My eleven-year-old still believes in Santa. Yes, he really believes, he doesn’t just pretend to believe to keep Christmas magical for his little brother or because he is afraid of disappointing me.
On Christmas Eve, my eleven-year-old calculated Santa’s speed using the following formula, which he emailed me because he is under the mistaken assumption that I think math is fun and like to do it in my spare time.
Take 2 most recent cities on NORAD'S Santa tracker
Look up distance between them
Step 3 (Ignore if you want KPH):
Convert kilometers to miles using online calculator.

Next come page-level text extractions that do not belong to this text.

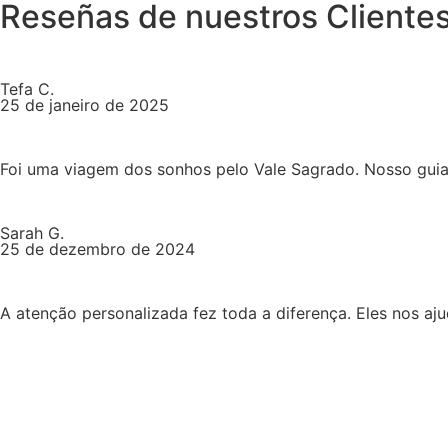
Reseñas de nuestros Cliente
Tefa C.
25 de janeiro de 2025
Foi uma viagem dos sonhos pelo Vale Sagrado. Nosso guia fo
Sarah G.
25 de dezembro de 2024
A atenção personalizada fez toda a diferença. Eles nos aj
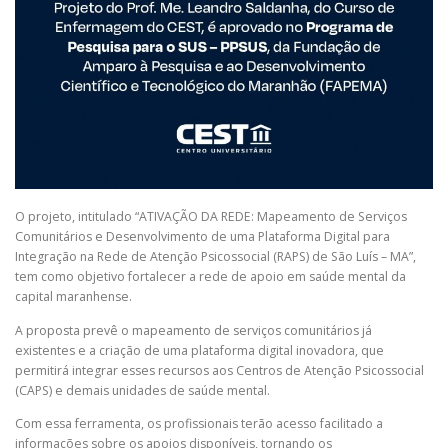
O projeto, intitulado “ATIVAÇÃO DA REDE: Mapeamento de Serviços
Comunitários e Desenvolvimento de uma Plataforma Digital para
Integração na Rede de Atenção Psicossocial (RAPS) de São Luís – MA”,
tem como objetivo fortalecer a rede de apoio em saúde mental da
capital maranhense.
A proposta prevê o mapeamento de serviços comunitários já
existentes e a criação de uma plataforma digital inovadora, que
permitirá integrar esses recursos aos Centros de Atenção Psicossocial
(CAPS) e demais unidades de saúde mental.
Com essa ferramenta, os profissionais terão acesso facilitado a
informações sobre os apoios disponíveis, tornando os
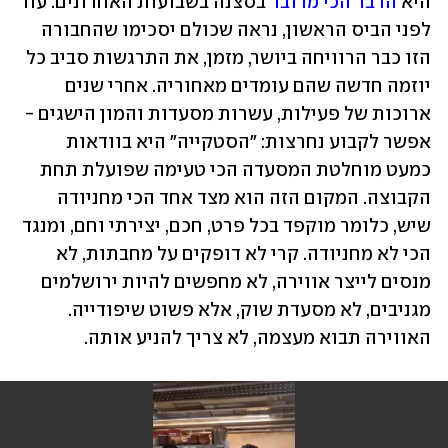
היא 
הדבר הכי מדובר
 בסצנה בשבועות האחרונים. עוד 
לפני הביס הראשון, נראה שכולם יסכימו שהחבורה 
הזו כבר הרוויחה ביושר, מזמן, את התרגשות סביב כל 
יוזמה חדשה שהם עומדים מאחוריה. אחרי שנים 
ארוכות של פעילות, עשרות מסעדות והמון הישגים - 
אפשר לקבוע נחרצות: "הסטקייה" היא בוודאות 
כמעט מוחלטת המסעדה הכי טעימה שפועלת תחת 
הקבוצה. המקום הזה הוא מצד אחד הכי מחניודה 
שיש, כלומר מוקפד בכל פרט, חכם, יצירתי וחם, ומנגד 
הכי לא מחניודה. קרי לא דופקים על מחבתות, לא 
מנסים לייצר אווירה, לא מחפשים להיות ירושלמים 
מגניבים, לא מסעדת שוק, אלא פשוט שיפודייה. 
האווירה תבוא מעצמה, לא צריך להניע אותה.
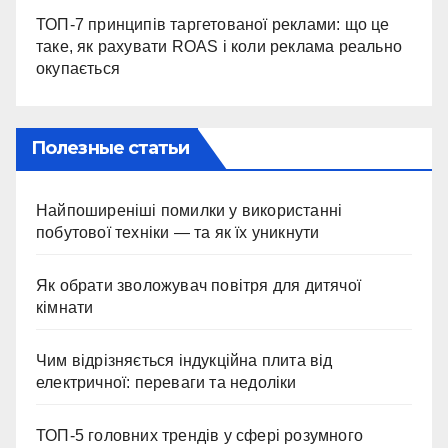
ТОП-7 принципів таргетованої реклами: що це
таке, як рахувати ROAS і коли реклама реально
окупається
Полезные статьи
Найпоширеніші помилки у використанні
побутової техніки — та як їх уникнути
Як обрати зволожувач повітря для дитячої
кімнати
Чим відрізняється індукційна плита від
електричної: переваги та недоліки
ТОП-5 головних трендів у сфері розумного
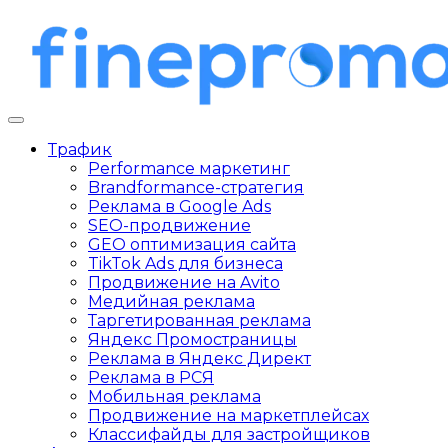
Трафик
Performance маркетинг
Brandformance-стратегия
Реклама в Google Ads
SEO-продвижение
GEO оптимизация сайта
TikTok Ads для бизнеса
Продвижение на Avito
Медийная реклама
Таргетированная реклама
Яндекс Промостраницы
Реклама в Яндекс Директ
Реклама в РСЯ
Мобильная реклама
Продвижение на маркетплейсах
Классифайды для застройщиков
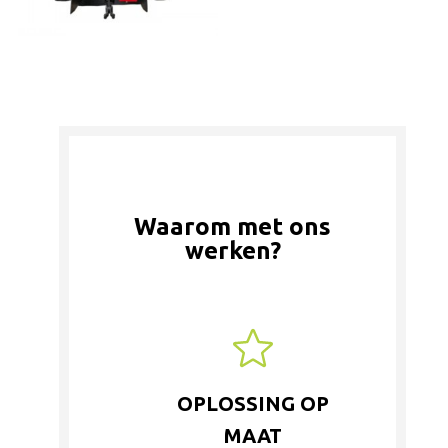
Waarom met ons
werken?
OPLOSSING OP
MAAT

Divide by total time it says the trip will take (Minutes) to get Miles per minute
Multiply by 60 to convert to MPH
My results: 14286.564 MPH using two different tries.
He has no problem with the idea that eight reindeer can go 14,000+ miles an hour. He finds this completely feasible. What he wants to know is how the sleigh team goes to the bathroom. (I said they are like horses, and just poop on the roof whenever necessary.)
When I was three, I went to a home-based daycare, and the daycare provider had an older son. One day her son, who was around six or seven, sat down all the kids at the daycare and told us that there was no Santa, Easter Bunny, or Tooth Fairy. I wept.
I envied my friends who believed in Santa and magic. I wanted to believe as well, but I knew the truth when I heard it, and there was no going back. When I had kids, I wanted them to have the magic I missed out on, and like many things about my childhood, perhaps I have overcompensated.
I reinforce his belief every year with video messages from Santa I design and email, complete with photos of the kids. (OK, design is a stretch, because it is basically picking things from drop-down menus someone else designed.) I take the boys to see Santa downtown, whom I refer to as Santa and not “that nice man dressed up like Santa,” or “the actor pretending to be Santa.” I threaten to call Santa every time my children misbehave. I wrap presents and label them “from Santa.” I eat the cookies but leave crumbs on the plate and convincingly bite the carrot left for the reindeer. I reassure him that Santa will share his cookies with the elves and that we don’t need an additional treat for the height-challenged members of Santa’s team.
I’m starting to feel like I have let this Santa thing go on too long, but I don’t know how to back off my position. At some point, this faith might become embarrassing for him. But I don’t know how to go back. I keep hoping that he’ll start to doubt the party line, but so far, that doesn’t seem to be the case.
I’ve heard stories about people who felt betrayed when they learned their parents lied to them for years about the existence of Santa, and I fear that my reputation as the family truth-teller is endangered. I have always strived to be someone whom always told my kids the facts when I had them, or the most popular theories on things I could not verify. I have tried to provide a household conducive of deep thought and grounded in truth-seeking. Except when it comes to Christmas.
At least I have another year before I have to figure it out, and maybe, by seventh grade, he will figure it out on his own. Maybe I’ll discover that he was a better actor than I thought. Or maybe he’ll google my blog and I’ll accidentally out myself. I hope he will understand that I just wanted him to have the magic of Christmas.